Putin’s spies as punishment for the poisoning of a former Russian spy in
Britain. He complained for weeks about senior staff members letting him get
boxed into further confrontation with Russia, and he expressed frustration that
the United States continued to impose sanctions on the country for its malign
behavior. But his national security team knew better — such actions had to be
taken, to hold Moscow accountable.
This
isn’t the work of the so-called deep state. It’s the work of the steady state.
Given
the instability many witnessed, there were early whispers within the cabinet of
invoking the 25th Amendment, which would start a complex process for removing
the president. But no one wanted to precipitate a constitutional crisis. So we
will do what we can to steer the administration in the right direction until —
one way or another — it’s over.
The bigger concern is not what Mr.
Trump has done to the presidency but rather what we as a nation have allowed
him to do to us. We have sunk low with him and allowed our discourse to be
stripped of civility.
Senator
John McCain put it best in his farewell letter. All Americans
should heed his words and break free of the tribalism trap, with the high aim
of uniting through our shared values and love of this great nation.
We may
no longer have Senator McCain.
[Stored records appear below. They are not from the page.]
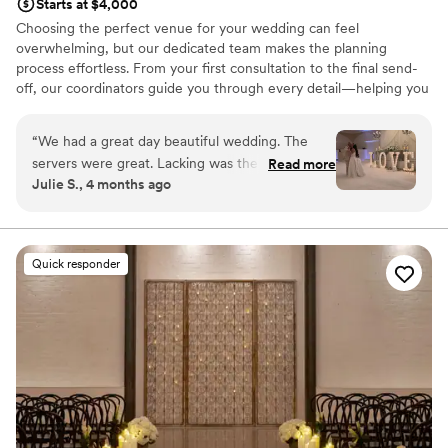
Starts at $4,000
Choosing the perfect venue for your wedding can feel
overwhelming, but our dedicated team makes the planning
process effortless. From your first consultation to the final send-
off, our coordinators guide you through every detail—helping you
select everything from table linens and centerpieces to the
perfect event timeline. Our thoughtfully designed packages
“
We had a great day beautiful wedding. The
ensure exceptional service, so you can relax and enjoy a truly
servers were great. Lacking was the coordinator.
Read more
worry-free wedding celebration.
Julie S., 4 months ago
I think a little more guidance could have been
helpful
”
Why you'll love this venue
Allows pets
Both indoor and outdoor options
Quick responder
Natural elegance with open spaces
Venue considerations
Not for you if you are looking for something
nontraditional
Venue feels large for events with small guest lists
No free parking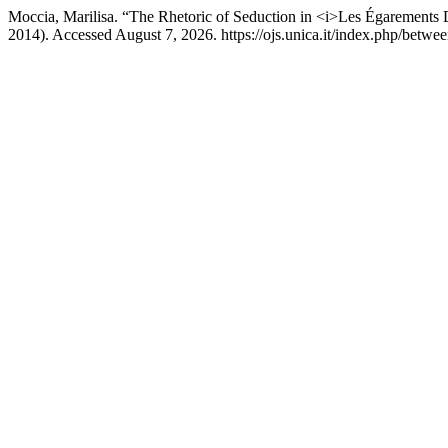
Moccia, Marilisa. “The Rhetoric of Seduction in <i>Les Égarements 
2014). Accessed August 7, 2026. https://ojs.unica.it/index.php/betwee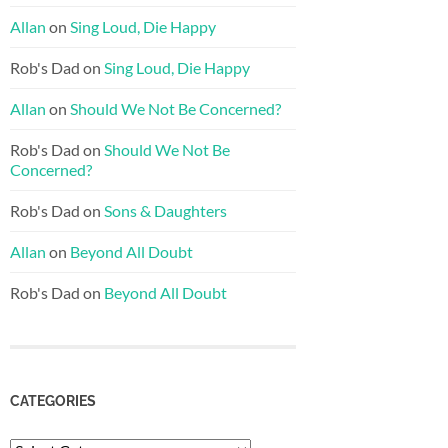
Allan
on
Sing Loud, Die Happy
Rob's Dad
on
Sing Loud, Die Happy
Allan
on
Should We Not Be Concerned?
Rob's Dad
on
Should We Not Be
Concerned?
Rob's Dad
on
Sons & Daughters
Allan
on
Beyond All Doubt
Rob's Dad
on
Beyond All Doubt
CATEGORIES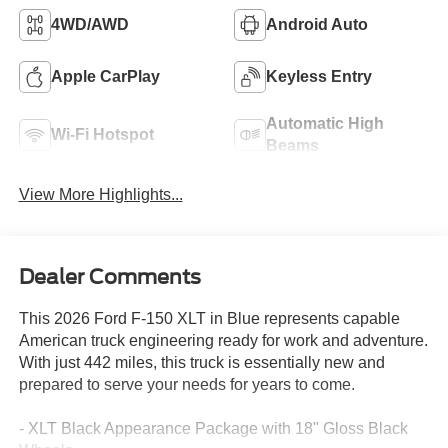
4WD/AWD
Android Auto
Apple CarPlay
Keyless Entry
Automatic High
Wi-Fi Hotspot
Beams
View More Highlights...
Dealer Comments
This 2026 Ford F-150 XLT in Blue represents capable
American truck engineering ready for work and adventure.
With just 442 miles, this truck is essentially new and
prepared to serve your needs for years to come.
- XLT Black Appearance Package with 18" Gloss Black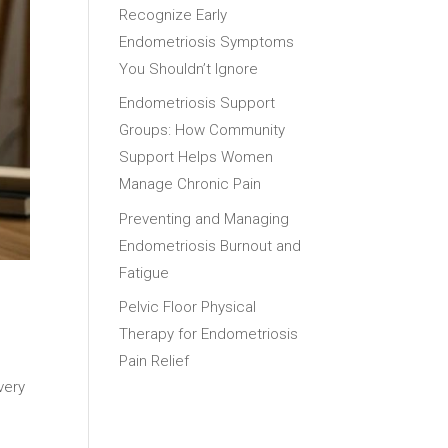
Recognize Early
Endometriosis Symptoms
You Shouldn’t Ignore
Endometriosis Support
Groups: How Community
Support Helps Women
Manage Chronic Pain
Preventing and Managing
Endometriosis Burnout and
Fatigue
Pelvic Floor Physical
Therapy for Endometriosis
Pain Relief
very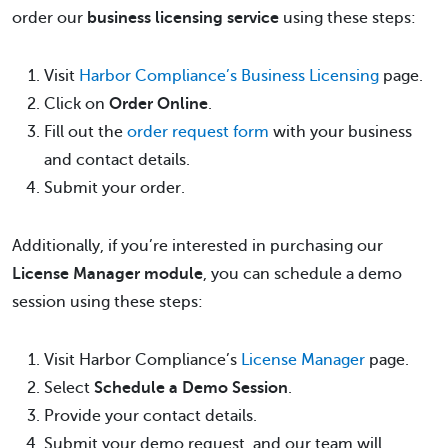
order our
business licensing service
using these steps:
Visit
Harbor Compliance’s Business Licensing
page.
Click on
Order Online
.
Fill out the
order request form
with your business
and contact details.
Submit your order.
Additionally, if you’re interested in purchasing our
License Manager module
, you can schedule a demo
session using these steps:
Visit Harbor Compliance’s
License Manager
page.
Select
Schedule a Demo Session
.
Provide your contact details.
Submit your demo request, and our team will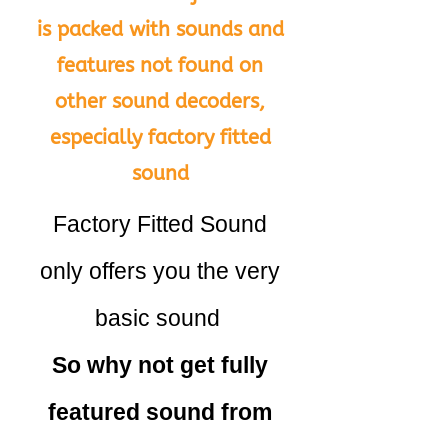
is packed with sounds and
features not found on
other sound decoders,
especially factory fitted
sound
Factory Fitted Sound
only offers you the very
basic sound
So why not get fully
featured sound from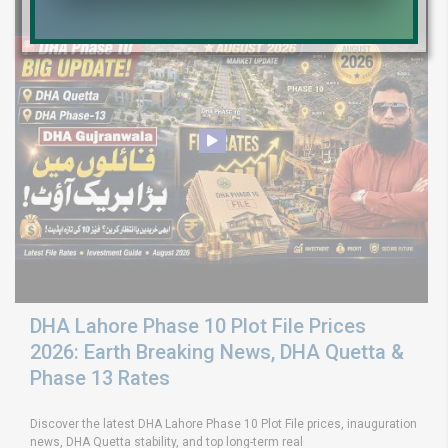
DHA Lahore Phase 10 Plot File Prices
2026: Earth Breaking News, DHA Quetta &
Phase 13 Rates
Discover the latest DHA Lahore Phase 10 Plot File prices, inauguration
news, DHA Quetta stability, and top long-term real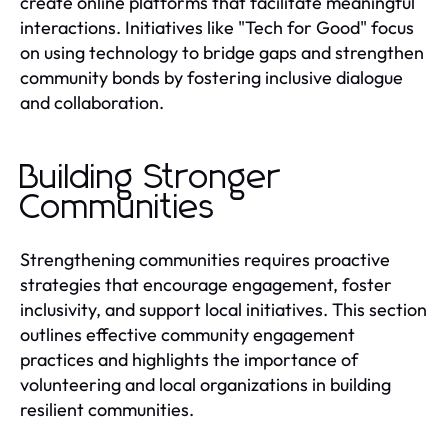
create online platforms that facilitate meaningful
interactions. Initiatives like "Tech for Good" focus
on using technology to bridge gaps and strengthen
community bonds by fostering inclusive dialogue
and collaboration.
Building Stronger
Communities
Strengthening communities requires proactive
strategies that encourage engagement, foster
inclusivity, and support local initiatives. This section
outlines effective community engagement
practices and highlights the importance of
volunteering and local organizations in building
resilient communities.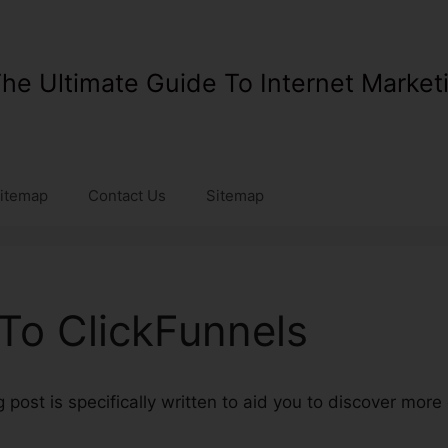
he Ultimate Guide To Internet Market
itemap
Contact Us
Sitemap
To ClickFunnels
post is specifically written to aid you to discover mor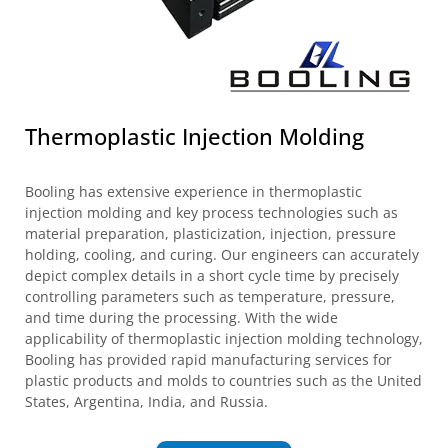
Thermoplastic Injection Molding
Booling has extensive experience in thermoplastic
injection molding and key process technologies such as
material preparation, plasticization, injection, pressure
holding, cooling, and curing. Our engineers can accurately
depict complex details in a short cycle time by precisely
controlling parameters such as temperature, pressure,
and time during the processing. With the wide
applicability of thermoplastic injection molding technology,
Booling has provided rapid manufacturing services for
plastic products and molds to countries such as the United
States, Argentina, India, and Russia.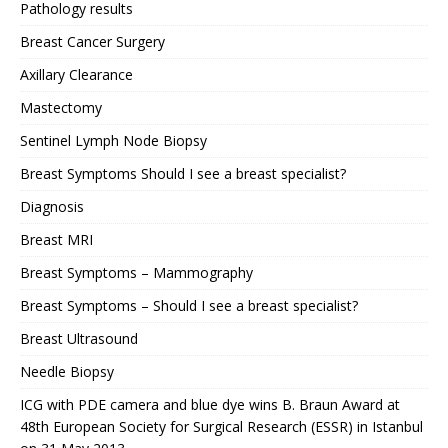
Pathology results
Breast Cancer Surgery
Axillary Clearance
Mastectomy
Sentinel Lymph Node Biopsy
Breast Symptoms Should I see a breast specialist?
Diagnosis
Breast MRI
Breast Symptoms – Mammography
Breast Symptoms – Should I see a breast specialist?
Breast Ultrasound
Needle Biopsy
ICG with PDE camera and blue dye wins B. Braun Award at
48th European Society for Surgical Research (ESSR) in Istanbul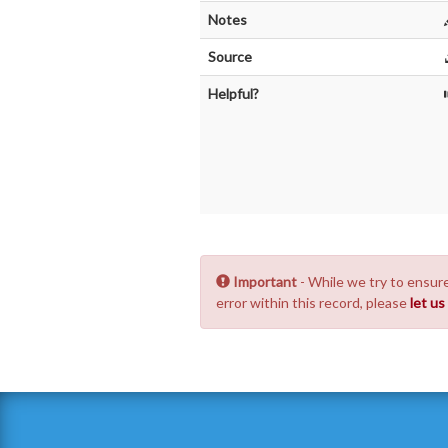
Notes
Source
Helpful?
Important
- While we try to ensure
error within this record, please
let u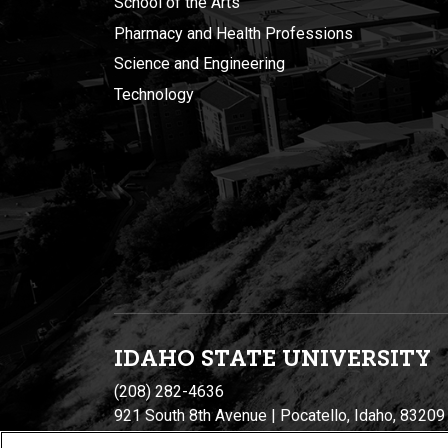
School of the Arts
Pharmacy and Health Professions
Science and Engineering
Technology
IDAHO STATE UNIVERSIT
Y
(208) 282-4636
921 South 8th Avenue | Pocatello, Idaho, 83209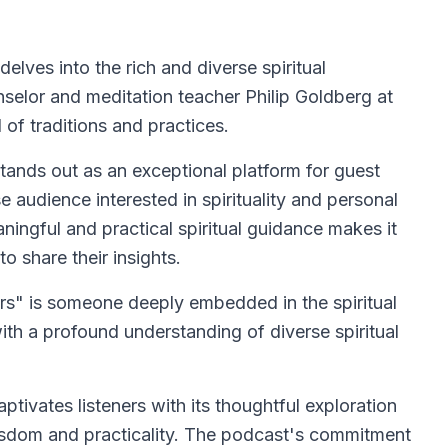
elves into the rich and diverse spiritual
unselor and meditation teacher Philip Goldberg at
 of traditions and practices.
stands out as an exceptional platform for guest
 audience interested in spirituality and personal
ingful and practical spiritual guidance makes it
o share their insights.
ers" is someone deeply embedded in the spiritual
ith a profound understanding of diverse spiritual
ptivates listeners with its thoughtful exploration
f wisdom and practicality. The podcast's commitment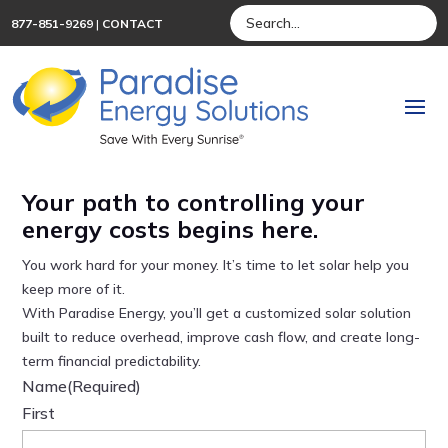
877-851-9269
|
CONTACT
Your path to controlling your
energy costs begins here.
You work hard for your money. It’s time to let solar help you
keep more of it.
With Paradise Energy, you’ll get a customized solar solution
built to reduce overhead, improve cash flow, and create long-
term financial predictability.
Name
(Required)
First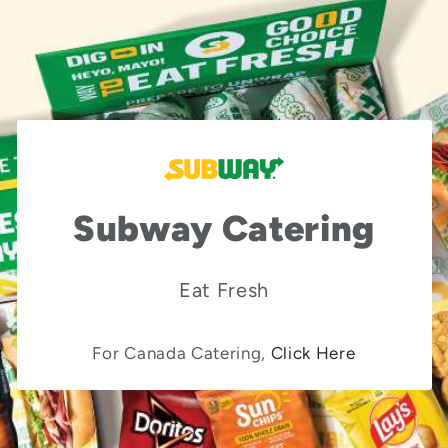
Subway Catering
Eat Fresh
For Canada Catering,
Click Here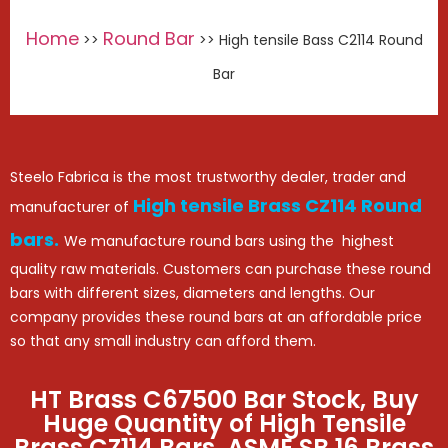
Home
Round Bar
>>
>> High tensile Bass C2114 Round
Bar
Steelo Fabrica is the most trustworthy dealer, trader and
High tensile Brass CZ114 Round
manufacturer of
bars.
We manufacture round bars using the highest
quality raw materials. Customers can purchase these round
bars with different sizes, diameters and lengths. Our
company provides these round bars at an affordable price
so that any small industry can afford them.
HT Brass C67500 Bar Stock, Buy
Huge Quantity of High Tensile
Brass CZ114 Bars, ASME SB 16 Brass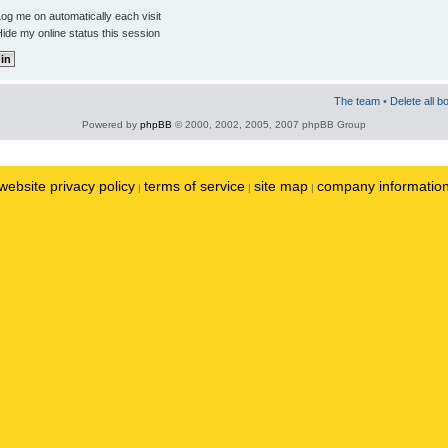
og me on automatically each visit
ide my online status this session
The team
•
Delete all b
Powered by
phpBB
© 2000, 2002, 2005, 2007 phpBB Group
website privacy policy
terms of service
site map
company informatio
|
|
|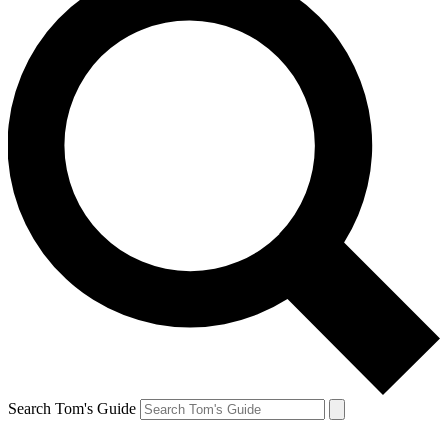
Search Tom's Guide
But we will always have his example — a lodestar
for restoring honor to public life and our national dialogue. Mr. Trump may
fear such honorable men, but we should revere them.
There
is a quiet resistance within the administration of people choosing to put
country first. But the real difference will be made by everyday citizens rising
above politics, reaching across the aisle and resolving to shed the labels in
favor of a single one: Americans.
The writer is a senior official in the Trump administration.